Sleeping Dragon
It is seriously missing one thing, though. Football.
I know I should probably reserve judgment until after I go to tonight’s game, but the footballlessness is really striking.
(Let me interrupt this blog entry to just say that the fish appetizer I am eating right now is absolutely delicious. Really top notch. An eagerly awaiting my crispy beef)
(Crispy beef has arrived. It’s a monumental disappointment after the fish because it appears to be – and I wish I were kidding about this - covered in mayonnaise).
Anyways, this is a bookstore with literature in translation from all over the world. The business section in particular is filled with books by Peter Drucker, Peter Lynch, et. al. The Maoism-Marxism-Leninism section seems to be part of “management”, so the Mao treatises are actually right next to the Drucker tomes. I find this shelving arrangement particularly amusing, though I can’t imagine either of them would.
(Yup. Mayonnaise. Or something hideously close to it.)
All of which made the football section of the bookstore a particularly weird place.

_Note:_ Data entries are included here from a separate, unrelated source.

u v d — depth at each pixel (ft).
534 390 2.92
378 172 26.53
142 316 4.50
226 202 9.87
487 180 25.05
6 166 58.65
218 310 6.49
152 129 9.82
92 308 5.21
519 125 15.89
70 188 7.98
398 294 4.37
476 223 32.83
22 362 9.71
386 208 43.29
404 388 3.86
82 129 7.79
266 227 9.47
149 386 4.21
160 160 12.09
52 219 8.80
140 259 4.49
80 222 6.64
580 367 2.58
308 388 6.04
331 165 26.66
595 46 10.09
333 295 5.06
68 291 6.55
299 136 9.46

With all the vast repertoire of different football books out there in all those languages available for translation, the football section contained a relatively slim 37 different monographs. Thirty-six of them were “how-to” books on training, tactics and conditioning; mostly, these were by local authors, with the exception for Charlie “Route One” Hughes’ book on football tactics, published by the English FA (which is either ominous or hilarious depending on your point of view). The other was a pictorial history of AC Milan.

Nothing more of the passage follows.